Анатолий Белый: Да! Он абсолютно обожает Чехова! Я почему вам сказал о его русскости, потому что у него действительно трепетная душа художника. Стефан, это знакомство – это огромный подарок для меня, я видел человека, увидел творческую единицу, которая с неимоверным трепетом внутри, очень ранимый, очень открытый ребенок. И вместе с тем – мудрый, очень умный человек, который закладывал туда какие-то вещи очень правильные, очень чеховские. Очень русские, и в то же время, простые, но такие злободневные. Как, например, экология. За которую нас постоянно спрашивают: «А что же вы ставите спектакль-то про экологию?

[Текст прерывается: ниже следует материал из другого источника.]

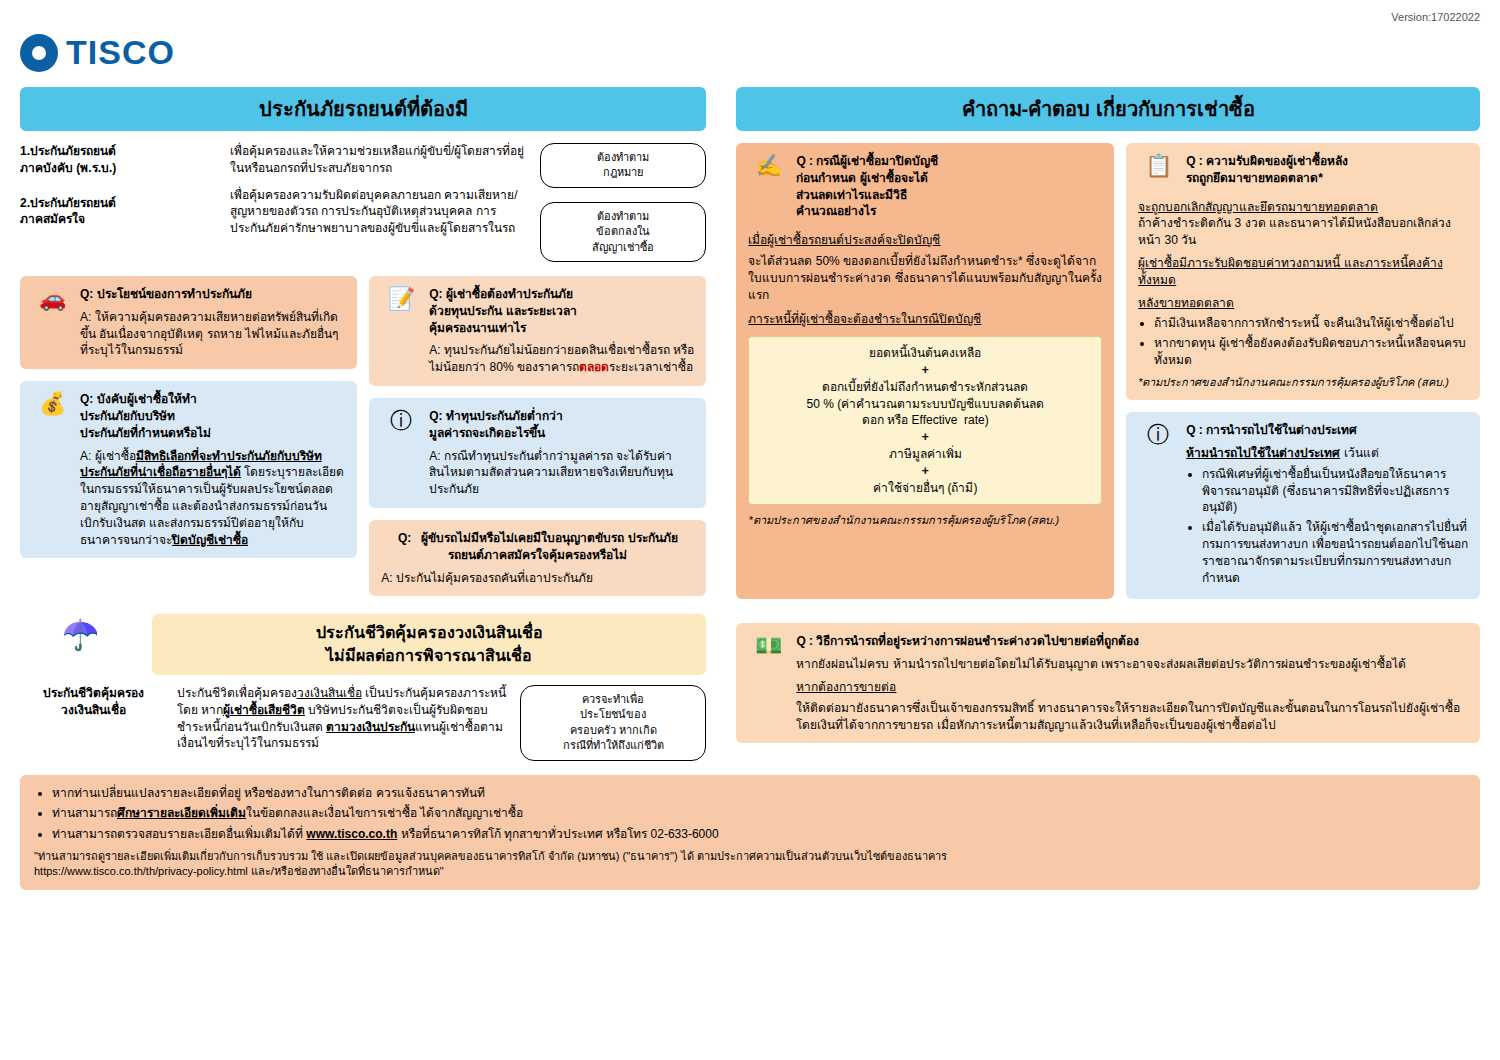Version:17022022
TISCO
ประกันภัยรถยนต์ที่ต้องมี
1.ประกันภัยรถยนต์
ภาคบังคับ (พ.ร.บ.)
2.ประกันภัยรถยนต์
ภาคสมัครใจ
เพื่อคุ้มครองและให้ความช่วยเหลือแก่ผู้ขับขี่/ผู้โดยสารที่อยู่ในหรือนอกรถที่ประสบภัยจากรถ
เพื่อคุ้มครองความรับผิดต่อบุคคลภายนอก ความเสียหาย/สูญหายของตัวรถ การประกันอุบัติเหตุส่วนบุคคล การประกันภัยค่ารักษาพยาบาลของผู้ขับขี่และผู้โดยสารในรถ
ต้องทำตาม
กฎหมาย
ต้องทำตาม
ข้อตกลงใน
สัญญาเช่าซื้อ
🚗
Q: ประโยชน์ของการทำประกันภัย
A: ให้ความคุ้มครองความเสียหายต่อทรัพย์สินที่เกิดขึ้น อันเนื่องจากอุบัติเหตุ รถหาย ไฟไหม้และภัยอื่นๆที่ระบุไว้ในกรมธรรม์
💰
Q: บังคับผู้เช่าซื้อให้ทำ
ประกันภัยกับบริษัท
ประกันภัยที่กำหนดหรือไม่
A: ผู้เช่าซื้อมีสิทธิเลือกที่จะทำประกันภัยกับบริษัทประกันภัยที่น่าเชื่อถือรายอื่นๆได้ โดยระบุรายละเอียดในกรมธรรม์ให้ธนาคารเป็นผู้รับผลประโยชน์ตลอดอายุสัญญาเช่าซื้อ และต้องนำส่งกรมธรรม์ก่อนวันเบิกรับเงินสด และส่งกรมธรรม์ปีต่ออายุให้กับธนาคารจนกว่าจะปิดบัญชีเช่าซื้อ
📝
Q: ผู้เช่าซื้อต้องทำประกันภัย
ด้วยทุนประกัน และระยะเวลา
คุ้มครองนานเท่าไร
A: ทุนประกันภัยไม่น้อยกว่ายอดสินเชื่อเช่าซื้อรถ หรือไม่น้อยกว่า 80% ของราคารถตลอดระยะเวลาเช่าซื้อ
ⓘ
Q: ทำทุนประกันภัยต่ำกว่า
มูลค่ารถจะเกิดอะไรขึ้น
A: กรณีทำทุนประกันต่ำกว่ามูลค่ารถ จะได้รับค่าสินไหมตามสัดส่วนความเสียหายจริงเทียบกับทุนประกันภัย
Q: ผู้ขับรถไม่มีหรือไม่เคยมีใบอนุญาตขับรถ ประกันภัยรถยนต์ภาคสมัครใจคุ้มครองหรือไม่
A: ประกันไม่คุ้มครองรถคันที่เอาประกันภัย
☂️
ประกันชีวิตคุ้มครองวงเงินสินเชื่อ
ไม่มีผลต่อการพิจารณาสินเชื่อ
ประกันชีวิตคุ้มครอง
วงเงินสินเชื่อ
ประกันชีวิตเพื่อคุ้มครองวงเงินสินเชื่อ เป็นประกันคุ้มครองภาระหนี้โดย หากผู้เช่าซื้อเสียชีวิต บริษัทประกันชีวิตจะเป็นผู้รับผิดชอบชำระหนี้ก่อนวันเบิกรับเงินสด ตามวงเงินประกันแทนผู้เช่าซื้อตามเงื่อนไขที่ระบุไว้ในกรมธรรม์
ควรจะทำเพื่อ
ประโยชน์ของ
ครอบครัว หากเกิด
กรณีที่ทำให้ถึงแก่ชีวิต
คำถาม-คำตอบ เกี่ยวกับการเช่าซื้อ
✍️
Q : กรณีผู้เช่าซื้อมาปิดบัญชี
ก่อนกำหนด ผู้เช่าซื้อจะได้
ส่วนลดเท่าไรและมีวิธี
คำนวณอย่างไร
เมื่อผู้เช่าซื้อรถยนต์ประสงค์จะปิดบัญชี
จะได้ส่วนลด 50% ของดอกเบี้ยที่ยังไม่ถึงกำหนดชำระ* ซึ่งจะดูได้จากใบแบบการผ่อนชำระค่างวด ซึ่งธนาคารได้แนบพร้อมกับสัญญาในครั้งแรก
ภาระหนี้ที่ผู้เช่าซื้อจะต้องชำระในกรณีปิดบัญชี
ยอดหนี้เงินต้นคงเหลือ
+
ดอกเบี้ยที่ยังไม่ถึงกำหนดชำระหักส่วนลด
50 % (ค่าคำนวณตามระบบบัญชีแบบลดต้นลด
ดอก หรือ Effective rate)
+
ภาษีมูลค่าเพิ่ม
+
ค่าใช้จ่ายอื่นๆ (ถ้ามี)
*ตามประกาศของสำนักงานคณะกรรมการคุ้มครองผู้บริโภค (สคบ.)
📋
Q : ความรับผิดของผู้เช่าซื้อหลัง
รถถูกยึดมาขายทอดตลาด*
จะถูกบอกเลิกสัญญาและยึดรถมาขายทอดตลาด
ถ้าค้างชำระติดกัน 3 งวด และธนาคารได้มีหนังสือบอกเลิกล่วงหน้า 30 วัน
ผู้เช่าซื้อมีภาระรับผิดชอบค่าทวงถามหนี้ และภาระหนี้คงค้างทั้งหมด
หลังขายทอดตลาด
ถ้ามีเงินเหลือจากการหักชำระหนี้ จะคืนเงินให้ผู้เช่าซื้อต่อไป
หากขาดทุน ผู้เช่าซื้อยังคงต้องรับผิดชอบภาระหนี้เหลือจนครบทั้งหมด
*ตามประกาศของสำนักงานคณะกรรมการคุ้มครองผู้บริโภค (สคบ.)
ⓘ
Q : การนำรถไปใช้ในต่างประเทศ
ห้ามนำรถไปใช้ในต่างประเทศ เว้นแต่
กรณีพิเศษที่ผู้เช่าซื้อยื่นเป็นหนังสือขอให้ธนาคารพิจารณาอนุมัติ (ซึ่งธนาคารมีสิทธิที่จะปฏิเสธการอนุมัติ)
เมื่อได้รับอนุมัติแล้ว ให้ผู้เช่าซื้อนำชุดเอกสารไปยื่นที่กรมการขนส่งทางบก เพื่อขอนำรถยนต์ออกไปใช้นอกราชอาณาจักรตามระเบียบที่กรมการขนส่งทางบกกำหนด
💵
Q : วิธีการนำรถที่อยู่ระหว่างการผ่อนชำระค่างวดไปขายต่อที่ถูกต้อง
หากยังผ่อนไม่ครบ ห้ามนำรถไปขายต่อโดยไม่ได้รับอนุญาต เพราะอาจจะส่งผลเสียต่อประวัติการผ่อนชำระของผู้เช่าซื้อได้
หากต้องการขายต่อ
ให้ติดต่อมายังธนาคารซึ่งเป็นเจ้าของกรรมสิทธิ์ ทางธนาคารจะให้รายละเอียดในการปิดบัญชีและขั้นตอนในการโอนรถไปยังผู้เช่าซื้อ โดยเงินที่ได้จากการขายรถ เมื่อหักภาระหนี้ตามสัญญาแล้วเงินที่เหลือก็จะเป็นของผู้เช่าซื้อต่อไป
หากท่านเปลี่ยนแปลงรายละเอียดที่อยู่ หรือช่องทางในการติดต่อ ควรแจ้งธนาคารทันที
ท่านสามารถศึกษารายละเอียดเพิ่มเติมในข้อตกลงและเงื่อนไขการเช่าซื้อ ได้จากสัญญาเช่าซื้อ
ท่านสามารถตรวจสอบรายละเอียดอื่นเพิ่มเติมได้ที่ www.tisco.co.th หรือที่ธนาคารทิสโก้ ทุกสาขาทั่วประเทศ หรือโทร 02-633-6000
"ท่านสามารถดูรายละเอียดเพิ่มเติมเกี่ยวกับการเก็บรวบรวม ใช้ และเปิดเผยข้อมูลส่วนบุคคลของธนาคารทิสโก้ จำกัด (มหาชน) ("ธนาคาร") ได้ ตามประกาศความเป็นส่วนตัวบนเว็บไซต์ของธนาคาร
https://www.tisco.co.th/th/privacy-policy.html และ/หรือช่องทางอื่นใดที่ธนาคารกำหนด"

Это как-то не по-русски!», и на первых репетициях Стефан тоже сказал: «У нас будет спектакль про экологию». Мы немножко так тоже присели, думаем, да что ж такое-то? Это же как бы европейская тема, сразу Грета вспоминается, сразу нам припоминают всё это. Что за архаичное, закостеневшее суждение, что экология – европейская тема. Это общечеловеческая тема уже давно! И у нас, собственно, спектакль не про экологию природы, а экологию природы в том числе. А главное, что нам опять же таки ещё на первых репетициях объяснил Стефан, про экологию отношений. Вот главная задача и главная мысль спектакля. Мы остались во многих старых энергиях злости, зависти, обиды, ревности и ещё чего-то. Вот эти отношения, вот эти качества.
Александр Генерозов: Токсичность отношений? Такое приходит на память опять же выражение?

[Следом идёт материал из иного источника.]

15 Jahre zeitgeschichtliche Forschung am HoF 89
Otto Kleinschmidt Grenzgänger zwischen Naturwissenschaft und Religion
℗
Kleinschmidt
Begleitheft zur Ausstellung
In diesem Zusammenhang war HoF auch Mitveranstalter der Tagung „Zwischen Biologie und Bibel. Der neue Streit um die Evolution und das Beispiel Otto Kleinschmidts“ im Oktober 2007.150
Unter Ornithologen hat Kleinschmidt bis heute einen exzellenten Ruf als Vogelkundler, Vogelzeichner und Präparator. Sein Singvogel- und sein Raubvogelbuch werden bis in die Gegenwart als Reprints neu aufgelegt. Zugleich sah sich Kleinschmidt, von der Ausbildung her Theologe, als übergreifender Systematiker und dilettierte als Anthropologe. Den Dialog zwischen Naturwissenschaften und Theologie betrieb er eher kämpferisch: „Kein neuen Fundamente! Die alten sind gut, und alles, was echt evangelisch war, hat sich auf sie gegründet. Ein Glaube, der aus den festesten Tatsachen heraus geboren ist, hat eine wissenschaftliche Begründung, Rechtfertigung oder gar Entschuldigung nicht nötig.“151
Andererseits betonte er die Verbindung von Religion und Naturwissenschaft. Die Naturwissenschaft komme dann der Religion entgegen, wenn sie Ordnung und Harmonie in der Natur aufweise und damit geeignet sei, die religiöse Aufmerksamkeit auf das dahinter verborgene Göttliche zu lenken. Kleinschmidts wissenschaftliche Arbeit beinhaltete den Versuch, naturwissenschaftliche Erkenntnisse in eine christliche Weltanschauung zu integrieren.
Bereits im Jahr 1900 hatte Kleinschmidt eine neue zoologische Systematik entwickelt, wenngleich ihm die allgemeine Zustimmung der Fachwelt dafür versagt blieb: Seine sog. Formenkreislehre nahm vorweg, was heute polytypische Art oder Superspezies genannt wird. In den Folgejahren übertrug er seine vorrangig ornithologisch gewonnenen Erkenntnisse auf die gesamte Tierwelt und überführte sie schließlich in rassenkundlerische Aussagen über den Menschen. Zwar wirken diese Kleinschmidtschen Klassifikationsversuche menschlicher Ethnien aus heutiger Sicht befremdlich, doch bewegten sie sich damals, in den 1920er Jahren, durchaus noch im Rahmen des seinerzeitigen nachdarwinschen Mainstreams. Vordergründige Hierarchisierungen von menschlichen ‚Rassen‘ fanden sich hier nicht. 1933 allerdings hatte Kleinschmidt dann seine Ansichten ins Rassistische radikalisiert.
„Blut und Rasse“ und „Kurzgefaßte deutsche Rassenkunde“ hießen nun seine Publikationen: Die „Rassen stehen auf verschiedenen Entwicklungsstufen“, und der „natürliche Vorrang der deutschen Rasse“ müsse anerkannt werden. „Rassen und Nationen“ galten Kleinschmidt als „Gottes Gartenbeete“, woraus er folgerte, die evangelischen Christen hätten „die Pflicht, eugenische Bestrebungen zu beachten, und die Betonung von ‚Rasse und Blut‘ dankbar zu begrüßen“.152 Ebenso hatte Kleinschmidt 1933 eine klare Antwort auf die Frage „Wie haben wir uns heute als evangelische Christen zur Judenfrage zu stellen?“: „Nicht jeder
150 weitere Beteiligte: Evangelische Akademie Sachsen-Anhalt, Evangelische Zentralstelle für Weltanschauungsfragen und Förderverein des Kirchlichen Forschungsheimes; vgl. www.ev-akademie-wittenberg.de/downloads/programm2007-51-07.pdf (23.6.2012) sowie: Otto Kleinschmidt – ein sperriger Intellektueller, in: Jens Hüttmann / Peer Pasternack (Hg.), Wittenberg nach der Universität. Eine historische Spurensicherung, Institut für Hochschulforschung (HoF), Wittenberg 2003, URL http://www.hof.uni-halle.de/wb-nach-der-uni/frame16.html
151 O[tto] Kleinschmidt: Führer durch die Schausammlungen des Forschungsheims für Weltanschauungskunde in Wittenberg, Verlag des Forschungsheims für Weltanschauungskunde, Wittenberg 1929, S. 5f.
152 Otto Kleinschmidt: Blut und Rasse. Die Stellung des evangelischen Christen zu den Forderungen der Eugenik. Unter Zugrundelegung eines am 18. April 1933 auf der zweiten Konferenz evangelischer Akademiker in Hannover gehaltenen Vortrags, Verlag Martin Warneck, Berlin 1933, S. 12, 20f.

Анатолий Белый: Абсолютно! Модное словосочетание – токсичность отношений, токсичные люди. Абсолютно об этом! Потому что дядя Ваня – токсичен. Он излучает мизантропию какую-то, равнодушие. Иронию, сарказм. И вот этим он разрушает. И Елена Андреевна ему об этом говорит: «Что же вы делаете? Вы же сами разрушаете всё!» И Астров об этом говорит то же самое.
Александр Генерозов: Одним из исполнителей роли Астрова был сам Станиславский, на улице именем которого она названа, и в здании, принадлежавшем его семье. Ваш Астров, можно ли сказать, что он воплощен по канонам Станиславского или сама «система» уже архаична?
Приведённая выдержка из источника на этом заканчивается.